Open rlichainfotel opened 1 year ago
The branch is : https://github.com/infotel4iarc/CanReg5/tree/C202304_duplication_search
A script to generate random records is created in order to populate the database with a huge amount of record. The huge amount of records will make the difference of execution time easily distinguishable, which will make the time comparasion easier
A check box is added to the search variable panel to lock the variable during duplication search.
The blocking feature is now functional for person search, the search variables can be changed in tools -> database structure. However, a restart is necessary to make the modification effectif. The blocking feature will keep only records matches exactly the orignal record's value for the blocked variable.

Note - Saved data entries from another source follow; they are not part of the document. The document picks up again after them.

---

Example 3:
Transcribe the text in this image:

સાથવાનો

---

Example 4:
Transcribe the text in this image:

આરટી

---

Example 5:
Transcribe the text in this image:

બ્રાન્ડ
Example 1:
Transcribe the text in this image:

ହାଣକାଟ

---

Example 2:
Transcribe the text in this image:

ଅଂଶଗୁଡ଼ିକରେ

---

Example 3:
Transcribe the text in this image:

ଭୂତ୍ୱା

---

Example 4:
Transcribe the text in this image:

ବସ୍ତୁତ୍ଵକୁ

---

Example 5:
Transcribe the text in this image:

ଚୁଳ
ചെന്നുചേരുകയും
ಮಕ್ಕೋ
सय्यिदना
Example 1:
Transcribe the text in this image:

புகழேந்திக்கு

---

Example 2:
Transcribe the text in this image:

An inconvenience was noticed during the test:
The issue with the loading modal not being displayed when the user clicks the "person search" button has been fixed. The action to trigger both the search and the waitFrame caused the problem. The waitFrame could not be displayed before executing the database search because everything is happening within an Action. As "showing the waitFrame" is also an action, the latter was added to the execution queue after the action to search the duplicates. Finally, the waitFrame shows up right after the search is completed and disappears instantly.
Using a SwingWorker solved the issue since SwingWorkers can be launched in a background thread simultaneously with the "person search" action.

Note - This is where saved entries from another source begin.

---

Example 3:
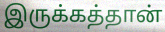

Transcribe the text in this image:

இருக்கத்தான்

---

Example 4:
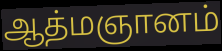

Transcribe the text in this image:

ஆத்மஞானம்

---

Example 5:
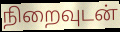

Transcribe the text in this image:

நிறைவுடன்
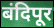
बंदिपूर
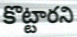
కొట్టారని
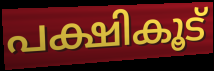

Update: The loading frame is now closed before displaying the results of the PersonSearch refactoring had to be done so split the runPersonSearch() method in two + update of the java documentation
Update: It is now possible to specify a margin of error on year on the date of birth. Instead of having a default range set to 1 year on unblocked personSearch, the user can select the range of error himself. If the date has been blocked, only the dates around the selected date will be fetched from the database.
updated:
There exists a matching algorithm using weights on different variables to establish a matching score between multiple (not-exactly) duplicate records. For example, Soundex is used for name variables.
The objective is to improve the algorithm performance:
Be mindful to have measurements before and after improvements to demonstrate the progress.